Document passage:

· · · ·

Figure 1: Euphrates River Basin (After ESCWA, 2013)

These 3 countries highlighted the importance of establishing a dedicated allocation mechanism specifically for the Euphrates River. The Euphrates River holds great importance as a prominent waterway in the Middle East region. Based on the available literature (Zeitoun & Warner, 2006) , it can be observed that the Euphrates River has been subject to continuous water development efforts and occasional non-compliance with relevant international regulations. As a result, Türkiye has often been recognized as a significant player in hydropower in the region.

Flow Characteristics of the Euphrates River

The correlation between the sub-basin areas of riparian countries and their respective contributions of water to the Euphrates River is not straightforward. According to ESCWA's report in 2013, the majority of the Euphrates flow, specifically 89%, originates from Türkiye, despite the fact that only 28% of the basin area is located within its borders. Syria is the second most significant contributor to the flow, accounting for approximately 11% of the total volume. This amount is generated from 22% of the overall drainage basin.

· · · ·

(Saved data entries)
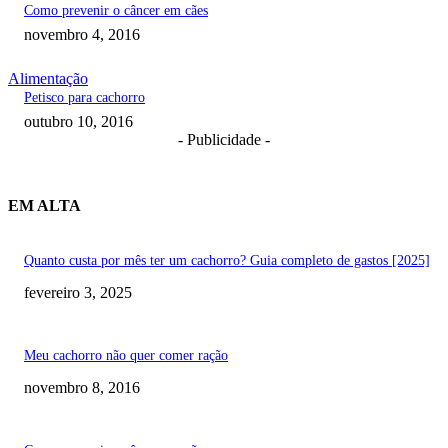
Como prevenir o câncer em cães
novembro 4, 2016
Alimentação
Petisco para cachorro
outubro 10, 2016
- Publicidade -
EM ALTA
Quanto custa por mês ter um cachorro? Guia completo de gastos [2025]
fevereiro 3, 2025
Meu cachorro não quer comer ração
novembro 8, 2016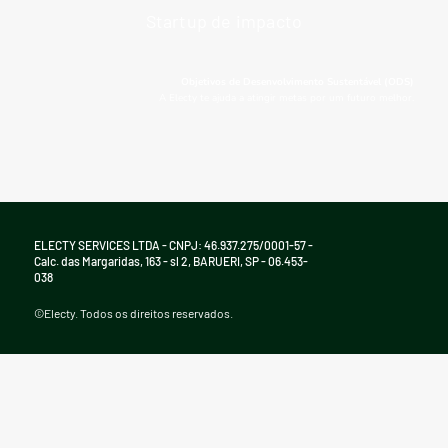
Startup de impacto
Objetivos de Desenvolvimento Sustentável (ODS)
A Electy te ajuda a atingir metas por um futuro melhor.
ELECTY SERVICES LTDA - CNPJ: 46.937.275/0001-57 -
Calc. das Margaridas, 163 - sl 2, BARUERI, SP - 06.453-
038
©Electy. Todos os direitos reservados.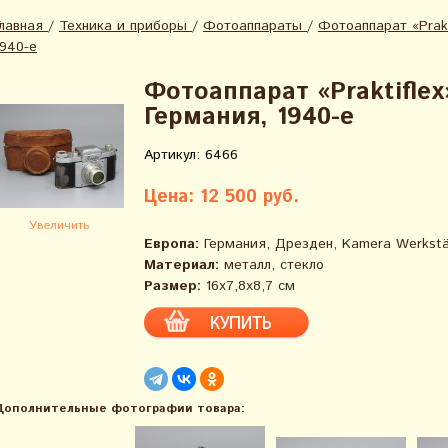
Главная
/
Техника и приборы
/
Фотоаппараты
/
Фотоаппарат «Prakt
1940-е
Фотоаппарат «Praktiflex
Германия, 1940-е
Артикул: 6466
Цена: 12 500 руб.
Увеличить
Европа:
Германия, Дрезден, Kamera Werkstä
Материал:
металл, стекло
Размер:
16х7,8х8,7 см
Дополнительные фотографии товара:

· · · ·

Brief A: Summarize the passage on the Euphrates River in two sentences.
Brief B: According to the passage on the Euphrates River, what share of the river's basin area lies within Türkiye?
Brief C: Continue the passage on the Euphrates River from where it stops.

Task result A: Three countries stressed the need for a dedicated allocation mechanism for the Euphrates, a prominent Middle East waterway that has seen continuous water development and occasional non-compliance with international regulations, with Türkiye often recognized as a significant hydropower player. According to ESCWA's 2013 report, Türkiye supplies 89% of the river's flow from 28% of the basin area, while Syria contributes about 11% from 22% of the basin.

Task result B: 28%

Task result C:
Furthermore, ESCWA (2013) conducted an analysis of long-term records spanning from 1938 to 2010 of four stations to demonstrate the discharge dynamics and trends of the Euphrates River. The findings indicate that the time frame spanning from 1938 to 1974 corresponds to the river's natural flow. The data indicates a persistent decrease in the rate of flow over time, as depicted in Figure 2. The adverse pattern is ascribed to the construction of dams within the Southeastern Anatolia Project (GAP), in addition to the effects of climate change and droughts (Al-Ansari et al., 2019). The Southeastern Anatolia Project, commonly referred to as GAP, was initiated in 1977. This project encompasses the construction of 22 dams and 19 hydroelectric power plants along the Euphrates and Tigris Rivers. However, the erection of dams results in amplified water losses caused by evaporation from their respective reservoirs. While the construction of GAP is still ongoing, the dams currently in operation, as well as those that will eventually be integrated into the network, have the effect of retaining water that would otherwise flow downstream (Busch, 2020). Upon completion of the GAP project, Türkiye will have control over 80% of the Euphrates River discharge (Beaumont, 1995, Alyaseri, 2009). This entails a decrease of 40% and 90% for Syria and Iraq, correspondingly.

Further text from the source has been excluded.